● **Problem to work on**: Below are entries; work out how many of their lines hold "Университета", giving only that number.

+++ Data under study +++

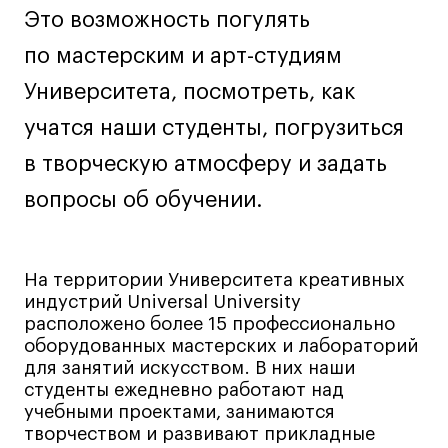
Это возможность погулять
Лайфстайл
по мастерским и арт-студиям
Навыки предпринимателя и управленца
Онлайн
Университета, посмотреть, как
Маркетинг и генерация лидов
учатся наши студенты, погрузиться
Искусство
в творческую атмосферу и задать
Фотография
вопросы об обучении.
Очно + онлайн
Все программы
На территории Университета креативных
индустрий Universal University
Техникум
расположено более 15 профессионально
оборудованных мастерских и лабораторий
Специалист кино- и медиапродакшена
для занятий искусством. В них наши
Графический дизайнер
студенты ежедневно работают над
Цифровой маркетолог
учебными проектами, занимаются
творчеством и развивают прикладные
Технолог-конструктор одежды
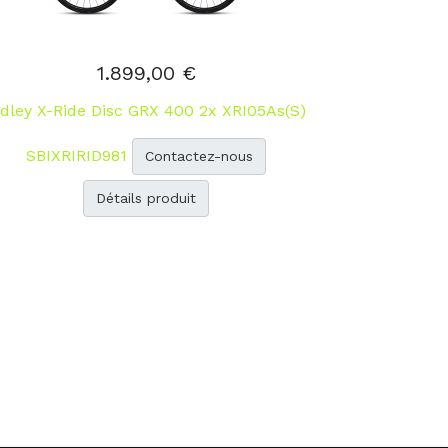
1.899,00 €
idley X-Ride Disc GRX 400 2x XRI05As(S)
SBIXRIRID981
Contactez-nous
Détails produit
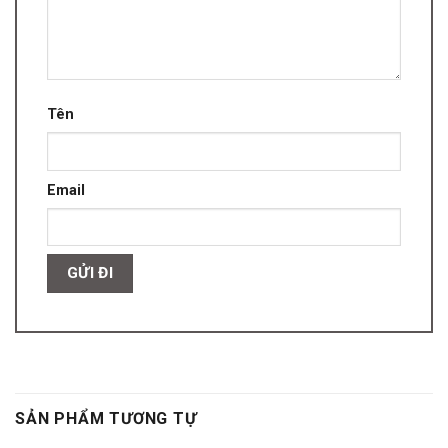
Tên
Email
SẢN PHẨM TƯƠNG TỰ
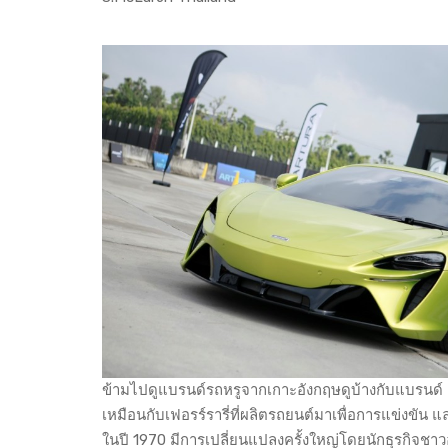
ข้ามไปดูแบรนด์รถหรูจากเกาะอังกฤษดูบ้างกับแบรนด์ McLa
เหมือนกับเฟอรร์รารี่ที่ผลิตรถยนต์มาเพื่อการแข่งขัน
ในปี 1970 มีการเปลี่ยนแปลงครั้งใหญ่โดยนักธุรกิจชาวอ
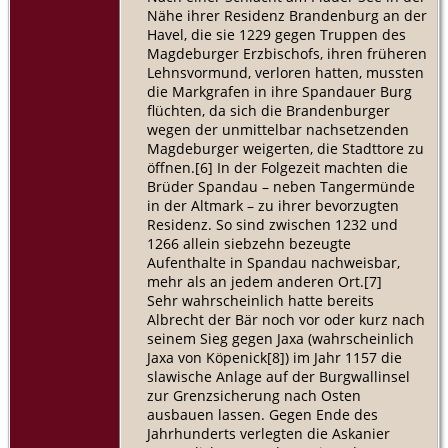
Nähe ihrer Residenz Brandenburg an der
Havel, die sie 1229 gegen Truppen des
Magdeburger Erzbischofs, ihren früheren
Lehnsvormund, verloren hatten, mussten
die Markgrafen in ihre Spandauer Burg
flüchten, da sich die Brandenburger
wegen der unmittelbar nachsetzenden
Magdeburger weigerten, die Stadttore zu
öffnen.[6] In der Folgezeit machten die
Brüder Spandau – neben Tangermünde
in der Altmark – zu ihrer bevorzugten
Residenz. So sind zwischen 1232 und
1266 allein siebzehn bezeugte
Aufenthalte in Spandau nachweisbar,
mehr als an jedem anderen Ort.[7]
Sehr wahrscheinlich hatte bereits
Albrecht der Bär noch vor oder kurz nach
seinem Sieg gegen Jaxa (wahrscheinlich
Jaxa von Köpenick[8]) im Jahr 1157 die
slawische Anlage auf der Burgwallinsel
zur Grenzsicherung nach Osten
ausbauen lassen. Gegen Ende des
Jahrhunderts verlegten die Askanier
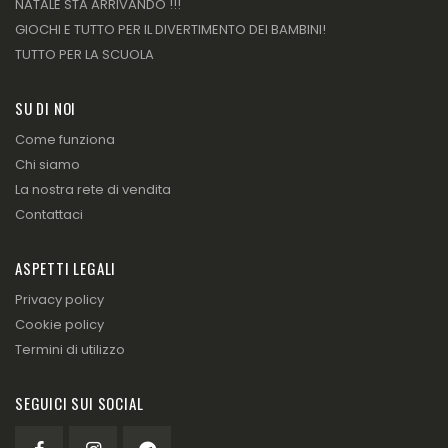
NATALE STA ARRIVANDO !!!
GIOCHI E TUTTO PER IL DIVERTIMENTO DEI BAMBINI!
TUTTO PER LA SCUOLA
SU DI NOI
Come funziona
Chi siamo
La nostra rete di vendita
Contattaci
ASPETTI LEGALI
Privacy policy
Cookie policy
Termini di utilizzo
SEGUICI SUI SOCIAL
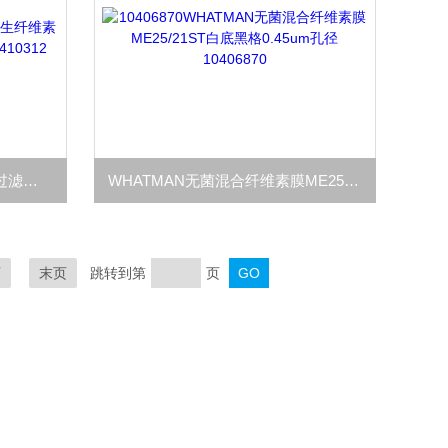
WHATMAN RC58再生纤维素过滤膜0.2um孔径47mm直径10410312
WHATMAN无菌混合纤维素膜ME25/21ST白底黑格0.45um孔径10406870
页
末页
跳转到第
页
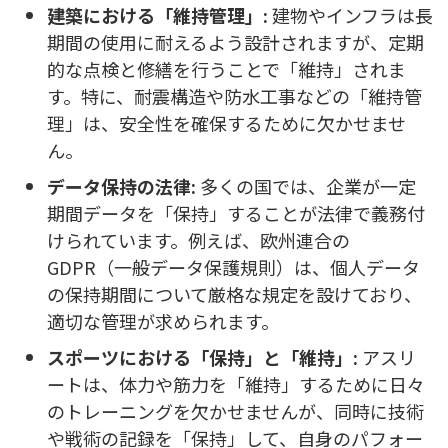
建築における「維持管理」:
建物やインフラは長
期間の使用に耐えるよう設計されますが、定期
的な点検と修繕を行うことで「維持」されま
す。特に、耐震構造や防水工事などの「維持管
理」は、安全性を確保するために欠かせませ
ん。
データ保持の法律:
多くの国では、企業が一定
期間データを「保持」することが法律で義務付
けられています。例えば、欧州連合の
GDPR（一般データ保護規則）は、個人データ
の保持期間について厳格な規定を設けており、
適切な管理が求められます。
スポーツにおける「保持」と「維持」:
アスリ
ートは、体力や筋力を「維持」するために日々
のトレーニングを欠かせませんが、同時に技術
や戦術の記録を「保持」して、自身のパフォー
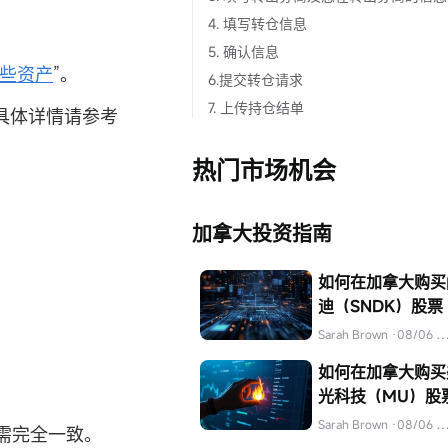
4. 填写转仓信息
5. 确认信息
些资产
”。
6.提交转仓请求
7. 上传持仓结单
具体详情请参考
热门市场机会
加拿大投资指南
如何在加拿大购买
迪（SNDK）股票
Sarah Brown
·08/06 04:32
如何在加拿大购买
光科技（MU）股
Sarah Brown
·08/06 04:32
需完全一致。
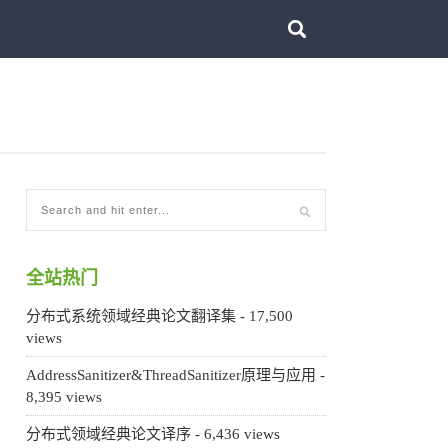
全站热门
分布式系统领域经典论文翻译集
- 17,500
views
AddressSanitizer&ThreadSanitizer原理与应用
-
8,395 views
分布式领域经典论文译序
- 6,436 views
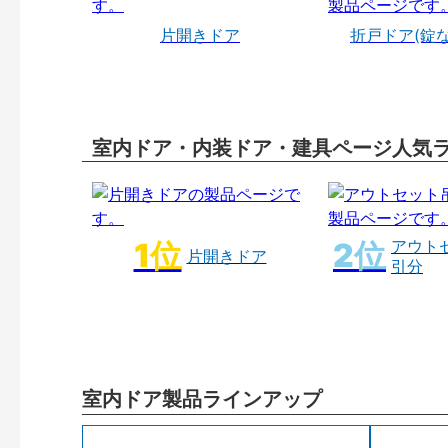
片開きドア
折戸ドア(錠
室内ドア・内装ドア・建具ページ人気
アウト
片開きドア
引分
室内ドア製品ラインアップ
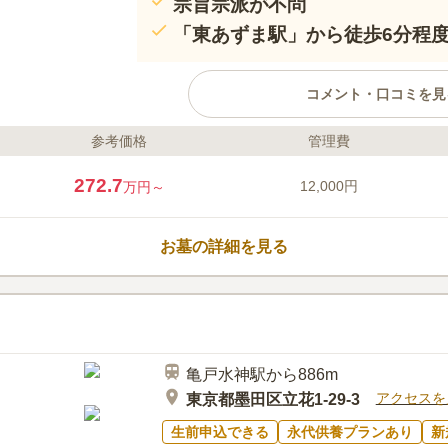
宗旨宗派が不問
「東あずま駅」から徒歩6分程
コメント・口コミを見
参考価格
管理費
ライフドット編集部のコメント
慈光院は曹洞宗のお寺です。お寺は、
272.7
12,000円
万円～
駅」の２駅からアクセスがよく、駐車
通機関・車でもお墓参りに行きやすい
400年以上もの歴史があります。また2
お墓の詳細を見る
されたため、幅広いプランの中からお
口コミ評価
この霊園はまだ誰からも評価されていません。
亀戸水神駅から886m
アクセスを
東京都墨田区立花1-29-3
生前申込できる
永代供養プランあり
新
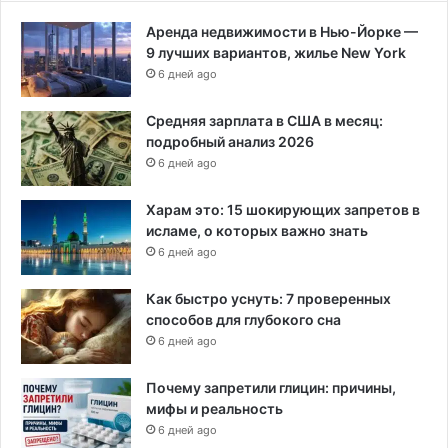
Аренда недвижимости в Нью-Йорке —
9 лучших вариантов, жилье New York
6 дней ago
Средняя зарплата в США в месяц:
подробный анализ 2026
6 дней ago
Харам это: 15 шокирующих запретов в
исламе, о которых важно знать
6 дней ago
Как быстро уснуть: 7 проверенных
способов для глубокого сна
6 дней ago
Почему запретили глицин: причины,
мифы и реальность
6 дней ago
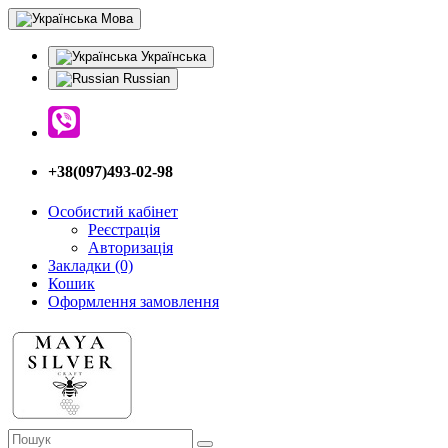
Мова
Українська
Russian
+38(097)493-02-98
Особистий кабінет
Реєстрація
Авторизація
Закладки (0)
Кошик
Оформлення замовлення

+++

● **Finished task**: 2